TV Star Tony Shalhoub ‘Humbled’ As He Explores His Lebanese Ancestry

TV Star Tony Shalhoub Overwhelmed As He Explores His Lebanese Ancestry
PBS

Multi-award-winning Lebanese-American actor Tony Shalhoub experienced both great excitement and emotional overload as he recently had a deep dive into his Lebanese ancestry.

In the new episode of PBS’s “Finding Your Roots,” Shalhoub comes to learn for the first time about the details of his ancestors’ story and the sacrifices that had to be made for him to be where he is today.

The 67-year-old Green Bay, Wisconsin native always knew how his father Joseph, at the age of 8, came to the United States on a boat from Lebanon with his siblings.

After losing their parents, Joseph Shalhoub and his siblings were led by his older sister to France on a boat before departing to and settling in the U.S., where they had relatives waiting for them.

Tony Shalhoub also knew that his father’s emigration followed the death of his parents during the first world war.

What he did not know, however, were the details of how his grandparents struggled during the war, which took countless Lebanese lives with the fighting, the famine, and the diseases.

The Emmy and Tony winner and star of the acclaimed shows “Monk” and “The Marvelous Mrs.
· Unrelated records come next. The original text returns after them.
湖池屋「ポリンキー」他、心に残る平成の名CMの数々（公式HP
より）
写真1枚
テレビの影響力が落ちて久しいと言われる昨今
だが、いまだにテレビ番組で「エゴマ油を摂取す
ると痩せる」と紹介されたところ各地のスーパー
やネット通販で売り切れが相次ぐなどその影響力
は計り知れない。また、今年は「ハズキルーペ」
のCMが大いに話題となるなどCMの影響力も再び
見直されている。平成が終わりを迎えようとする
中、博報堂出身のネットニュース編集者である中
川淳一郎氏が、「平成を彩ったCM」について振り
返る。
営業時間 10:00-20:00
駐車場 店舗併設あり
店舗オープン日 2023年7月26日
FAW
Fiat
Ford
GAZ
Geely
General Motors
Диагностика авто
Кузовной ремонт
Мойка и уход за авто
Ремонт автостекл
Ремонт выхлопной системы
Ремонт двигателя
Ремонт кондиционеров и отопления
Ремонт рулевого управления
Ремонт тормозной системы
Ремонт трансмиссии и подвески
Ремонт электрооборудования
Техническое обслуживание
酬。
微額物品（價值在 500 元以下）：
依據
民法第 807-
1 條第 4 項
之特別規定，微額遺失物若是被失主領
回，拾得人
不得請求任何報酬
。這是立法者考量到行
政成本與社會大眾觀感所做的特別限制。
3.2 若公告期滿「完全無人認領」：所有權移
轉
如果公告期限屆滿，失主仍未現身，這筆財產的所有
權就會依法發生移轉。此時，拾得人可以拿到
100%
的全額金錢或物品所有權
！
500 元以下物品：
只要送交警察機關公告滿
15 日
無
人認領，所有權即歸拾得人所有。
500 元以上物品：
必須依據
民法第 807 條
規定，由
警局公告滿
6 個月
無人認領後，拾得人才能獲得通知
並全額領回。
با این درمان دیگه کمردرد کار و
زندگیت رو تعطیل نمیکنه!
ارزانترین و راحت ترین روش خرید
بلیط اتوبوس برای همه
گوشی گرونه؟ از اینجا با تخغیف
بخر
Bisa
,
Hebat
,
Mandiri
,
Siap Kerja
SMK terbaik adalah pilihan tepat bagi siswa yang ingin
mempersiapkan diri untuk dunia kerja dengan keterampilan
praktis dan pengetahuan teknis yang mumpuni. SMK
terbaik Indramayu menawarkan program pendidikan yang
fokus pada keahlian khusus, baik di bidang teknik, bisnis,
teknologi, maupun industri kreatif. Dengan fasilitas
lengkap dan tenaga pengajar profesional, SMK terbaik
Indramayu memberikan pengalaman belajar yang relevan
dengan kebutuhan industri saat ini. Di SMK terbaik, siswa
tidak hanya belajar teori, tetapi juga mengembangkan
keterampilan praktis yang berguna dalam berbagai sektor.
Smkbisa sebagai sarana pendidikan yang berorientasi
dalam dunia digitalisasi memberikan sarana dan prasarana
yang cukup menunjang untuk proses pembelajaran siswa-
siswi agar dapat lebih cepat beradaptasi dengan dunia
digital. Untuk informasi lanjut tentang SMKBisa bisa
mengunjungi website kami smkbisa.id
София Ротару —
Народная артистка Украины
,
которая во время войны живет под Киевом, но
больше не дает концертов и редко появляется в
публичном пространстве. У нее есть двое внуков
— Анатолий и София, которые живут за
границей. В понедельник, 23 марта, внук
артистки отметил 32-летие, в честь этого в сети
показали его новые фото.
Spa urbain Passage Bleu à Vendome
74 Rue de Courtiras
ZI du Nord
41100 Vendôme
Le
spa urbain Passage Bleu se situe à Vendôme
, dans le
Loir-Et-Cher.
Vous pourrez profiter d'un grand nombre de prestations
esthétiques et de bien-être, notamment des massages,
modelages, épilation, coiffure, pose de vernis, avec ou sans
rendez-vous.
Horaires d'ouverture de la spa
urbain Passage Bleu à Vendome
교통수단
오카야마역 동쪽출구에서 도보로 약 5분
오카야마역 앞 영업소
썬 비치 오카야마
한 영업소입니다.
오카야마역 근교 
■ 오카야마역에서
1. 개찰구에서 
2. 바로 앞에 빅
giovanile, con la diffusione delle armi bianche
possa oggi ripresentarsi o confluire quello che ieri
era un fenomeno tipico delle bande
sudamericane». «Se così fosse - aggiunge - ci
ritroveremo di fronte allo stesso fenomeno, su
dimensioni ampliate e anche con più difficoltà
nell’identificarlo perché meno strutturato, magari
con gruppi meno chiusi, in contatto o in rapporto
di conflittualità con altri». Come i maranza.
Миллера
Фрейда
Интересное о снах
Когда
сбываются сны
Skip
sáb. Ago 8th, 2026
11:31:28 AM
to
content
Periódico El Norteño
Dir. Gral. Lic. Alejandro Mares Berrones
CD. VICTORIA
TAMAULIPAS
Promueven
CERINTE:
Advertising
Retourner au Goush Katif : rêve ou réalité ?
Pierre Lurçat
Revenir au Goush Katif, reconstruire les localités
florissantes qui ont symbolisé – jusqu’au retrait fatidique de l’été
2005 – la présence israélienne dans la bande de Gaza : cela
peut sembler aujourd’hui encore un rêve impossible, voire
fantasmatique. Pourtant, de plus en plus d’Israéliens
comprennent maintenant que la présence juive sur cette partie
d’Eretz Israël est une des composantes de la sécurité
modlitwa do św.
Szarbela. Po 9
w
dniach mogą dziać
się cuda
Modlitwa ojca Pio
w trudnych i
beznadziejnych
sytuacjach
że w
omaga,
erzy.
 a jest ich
Maisel” found the revelations that his DNA analysis brought about in the episode to be “humbling.”

“It really brings into sharp focus this sort of idea of the randomness of how I and my siblings ended up in the lives that we are in,” he recently told Sioux City Journal.

“Certain things have to occur and some tragic things have to occur for me to get to where I am.”

“Had my paternal grandfather not died and had my paternal grandmother survived that difficult time, that family would have stayed there,” he said.

“Those kids would not have come over to meet relatives here. My father would not have met my mother.”

Shalhoub told the newspaper that the story has “a kind of bittersweet randomness to it all that ultimately becomes incredibly humbling.”